What to do -
Rewrite the lines below with "value" swapped for "reading" and nothing else changed, omitting the pictures.
** Opening The records block **
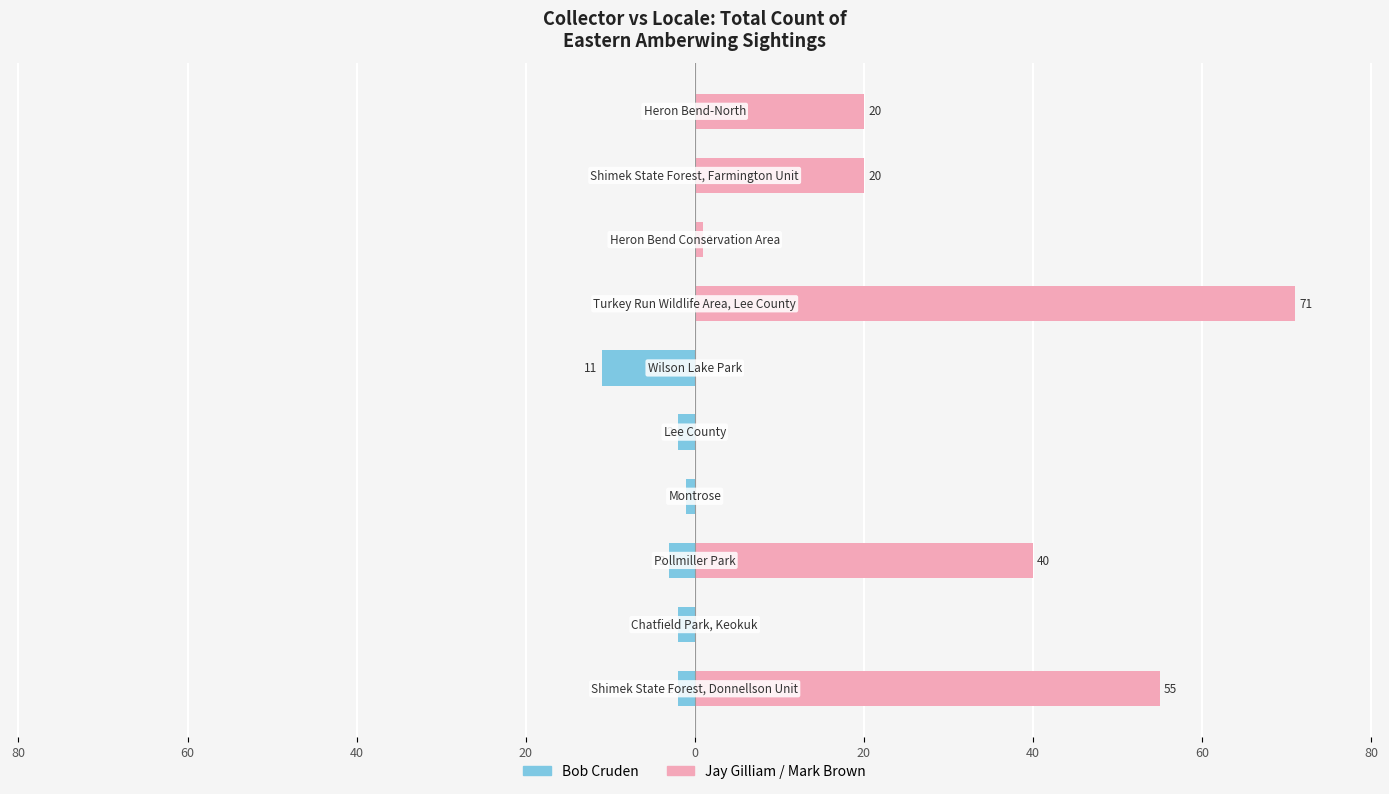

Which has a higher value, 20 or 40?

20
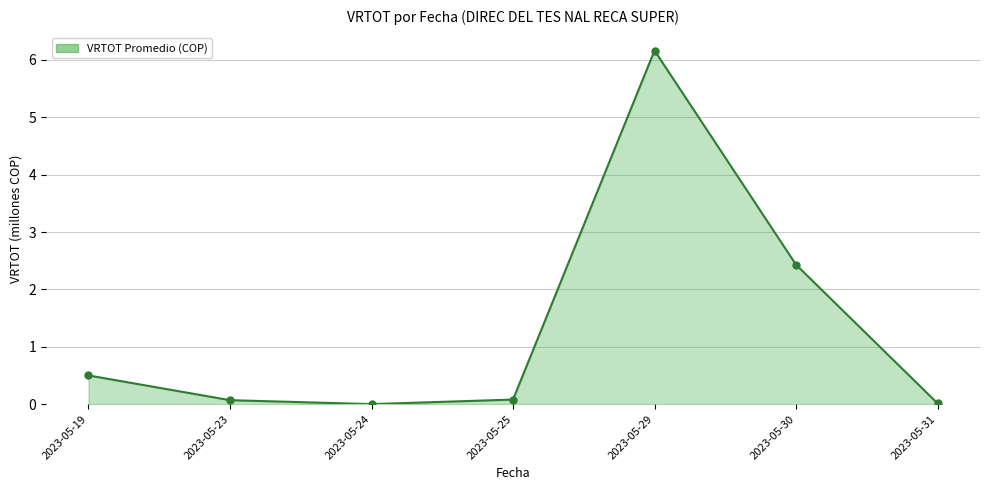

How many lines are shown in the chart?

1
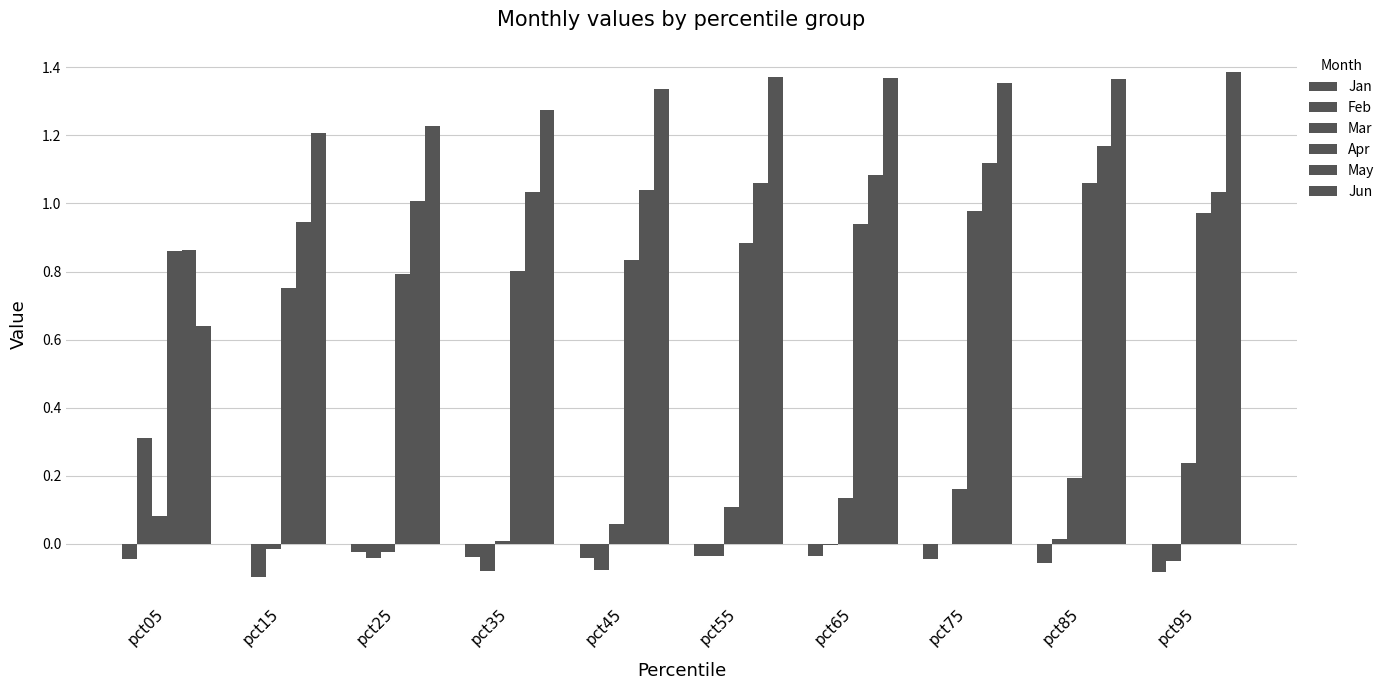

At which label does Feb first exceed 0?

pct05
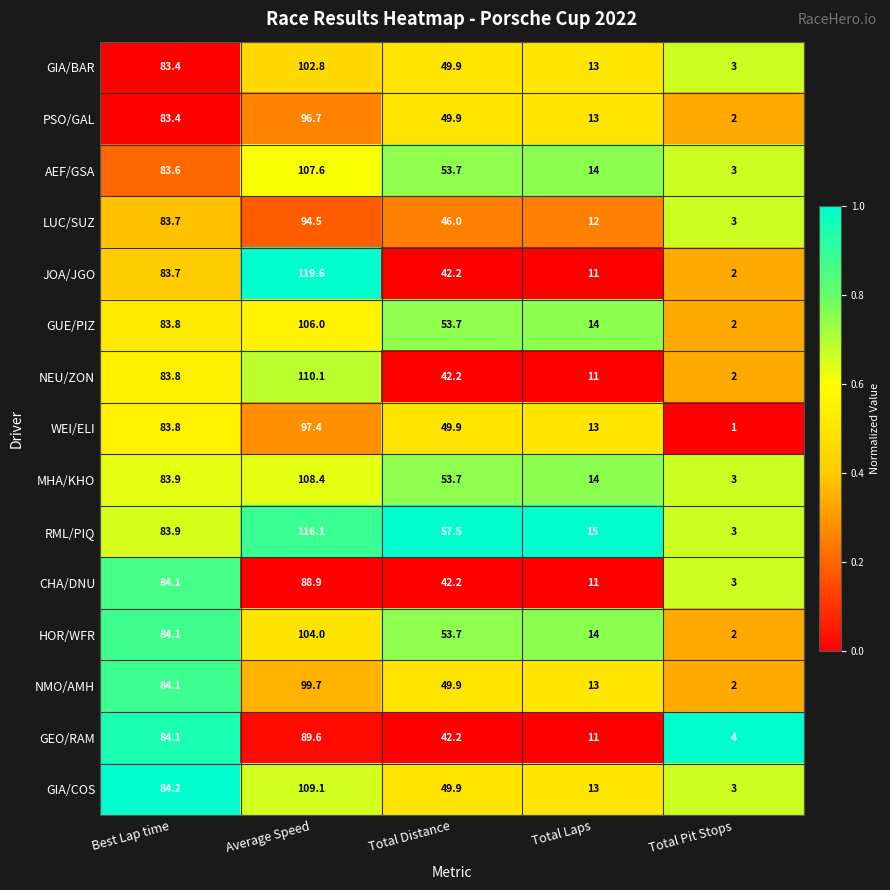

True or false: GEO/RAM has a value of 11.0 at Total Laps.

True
** Closing The records block **
Your response -
Which has a higher reading, 20 or 40?

20

How many lines are shown in the chart?

1

At which label does Feb first exceed 0?

pct05

True or false: GEO/RAM has a reading of 11.0 at Total Laps.

True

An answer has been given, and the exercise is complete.